Our review
At a time when the Australian Government’s processing of asylum seekers remains in the spotlight as one of the harshest in the world, Shankari Chandran’s new novel Safe Haven is very relevant.
It is set during the period when boat arrivals in Australia were at their peak and refugees were routinely detained in offshore detention centres. The novel focuses on Fina, an asylum seeker rescued from a sinking boat who, as a nun, is awarded a special visa in order to support other refugees.
She becomes a source of inspiration to the community of the fictional NSW country town of Hastings where she settles. She commutes back and forth to the remote offshore detention centre of Port Camden to support the detainees there, some of whom arrived with her.
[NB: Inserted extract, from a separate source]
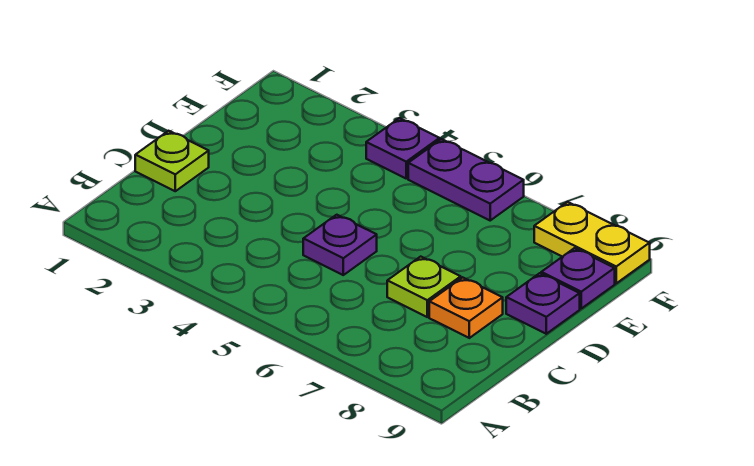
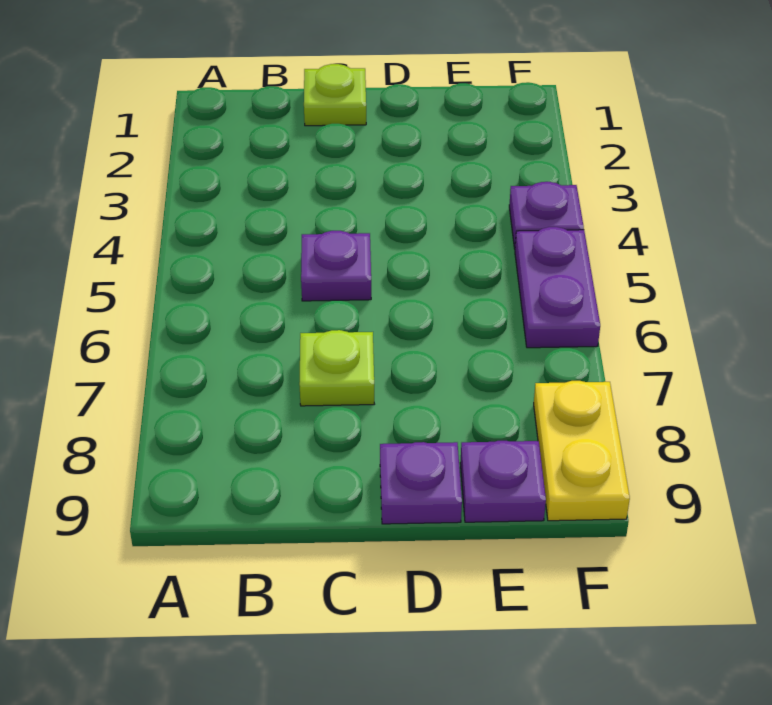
orange 1x1 plate [429,277,503,338] -> none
After speaking out to the media about the appalling conditions at the detention centre, Fina’s life is upended when she is violently uprooted from Hastings and returned to Port Camden, under threat of imminent deportation, which would mean certain death. At the centre she becomes drawn into the aftermath of a teenager’s suicide.
Compounding the plot, a security guard is also found dead, but under more suspicious circumstances. When Lucky, an OSI agent, is sent to Port Camden to investigate his death, she uncovers murky connections between the dead guard and several others.
Well written, moving and a persuasive argument against Australia’s dehumanising treatment of those who come in search of safe haven but find the opposite, Chandra’s novel is an impressive follow-up to her Booker Prize winning Chai Time at Cinnamon Gardens.
Reviewed by Anne Green
ABOUT THE AUTHOR
Shankari Chandran is an Australian Tamil lawyer and writer. Chai Time at Cinnamon Gardens was short-listed for the Miles Franklin Literary Award 2023. Song of the Sun God was long-listed for the International Dublin Literary Award and short-listed for Sri Lanka’s Fairway National Literary Award. The Barrier was short-listed for the Norma K Hemming Award for Speculative Fiction. Song of the Sun God is being adapted for television, starring Bridgerton’s Charithra Chandran (no relation).
Shankari has spent two decades working as a lawyer in the social justice field, on national and international program design and delivery. She continues her work in social impact for an Australian national retailer.
She is based in Sydney, Australia, where she lives with her husband and her four children and explores dispossession and the creation of community through her fiction.